When Teradata introduced several new features with version 14.10, one of them, based on the so-called object use counts (OUC), caught our attention. This feature can significantly improve our query performance by optimizing the process of calculating extrapolated statistics. Up to version 13.10 of Teradata, the changes made by DML statements are not logged; the optimizer relies solely on dynamic amp sampling. As we know, this can lead to incorrect estimates for skewed tables. Another major drawback is how Teradata 13.10 and below performs extrapolation by using heuristics. We will explain with an example of how Teradata 14.10 improved the extrapolation process. First, we create our test table, populate it with data, and collect statistics on the relevant columns:
CREATE TABLE TheDB.TheTable ( PK INTEGER NOT NULL, TheCol CHAR(01) ) PRIMARY INDEX (PK); INSERT INTO TheDB.TheTable SELECT ROW_NUMBER() OVER (ORDER BY 1) AS PK, TRIM(CASE WHEN RANDOM(1,1000) <= 500 THEN 'A' ELSE 'B' END) AS TheCol, FROM ( SELECT NULL AS X FROM TheDB.AnyBigTable SAMPLE 200000 ) x; COLLECT STATISTICS ON TheDB.TheTable COLUMN(PK); COLLECT STATISTICS ON TheDB.TheTable COLUMN(TheCol);
Teradata Statistics Extrapolation with up to version 13.10
EXPLAIN SELECT * FROM TheDB.TheTable WHERE TheCol = 'C'; 3) We do an all-AMPs RETRIEVE step from TheDB.TheTable by way of an all-rows scan with a condition of ("TheDB.TheTable.TheCol = 'C '") into Spool 1 (group_amps), which is built locally on the AMPs. The size of Spool 1 is estimated with high confidence to be 20,000 rows (42,580,000 bytes). The estimated time for this step is 0.31 seconds.

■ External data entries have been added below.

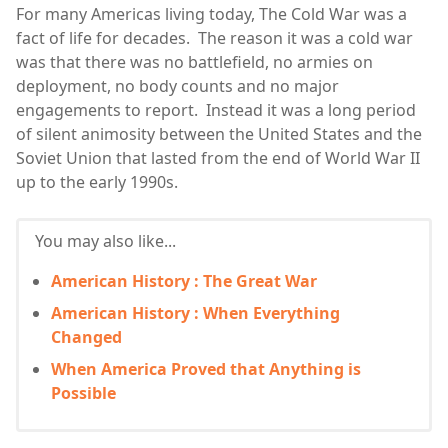
For many Americas living today, The Cold War was a
fact of life for decades. The reason it was a cold war
was that there was no battlefield, no armies on
deployment, no body counts and no major
engagements to report. Instead it was a long period
of silent animosity between the United States and the
Soviet Union that lasted from the end of World War II
up to the early 1990s.
You may also like...
American History : The Great War
American History : When Everything
Changed
When America Proved that Anything is
Possible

In the query above, we select a value in the WHERE condition that does not exist in the column. The optimizer will always try to avoid underestimating the table cardinality.
In this case, it will apply a simple heuristic that assumes 10% of rows in the result set, even with high confidence. The correct estimation would be 0 rows. The idea behind this is clear: it is better to overestimate the size of the table than to underestimate it; a conservative execution plan is a result.

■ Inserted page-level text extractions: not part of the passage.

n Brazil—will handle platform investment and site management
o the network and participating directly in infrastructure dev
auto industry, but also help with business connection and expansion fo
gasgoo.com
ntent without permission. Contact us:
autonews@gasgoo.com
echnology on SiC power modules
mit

Teradata Statistics Extrapolation starting with Teradata version 14.10
Now we come to a new feature that allows the optimizer since Teradata version 14.10 to produce better estimates: the UDI counts. The UDI counts log all changes to tables made by DML statements. This allows the changes since the last time statistics were collected to be determined precisely.
The optimizer does not use extrapolation, because, in our example, it did not detect any change, and estimates the number of rows correctly (well, almost correct; often instead of 0 rows, exactly one row is delivered as result estimate, why I could not explain until today; if you know the reason, please leave a comment at the blog post). Below you can see again our example select statement, this time executed on a Teradata version 16.20:
3) We do an all-AMPs RETRIEVE step from TheDB.TheTable by way of an all-rows scan with a condition of ("TheDB.TheTable.TheCol = 'C '") into Spool 1 (group_amps), which is built locally on the AMPs. The size of Spool 1 is estimated with high confidence to be 1 row (1,079 bytes). The estimated time for this step is 0.04 seconds.
Based on the facts mentioned above, we recommend starting with Teradata 14.10 to always activate Object Use Counts for all important databases. The costs for maintenance are minimal compared to the benefits. Object Use Counts require negligible resources because rows are cached and written in intervals (by default every 10 minutes or when the cache is full) to the table DBC.ObjectUsage. If OUC is disabled, the newer Teradata versions will have to rely solely on dynamic AMP sampling.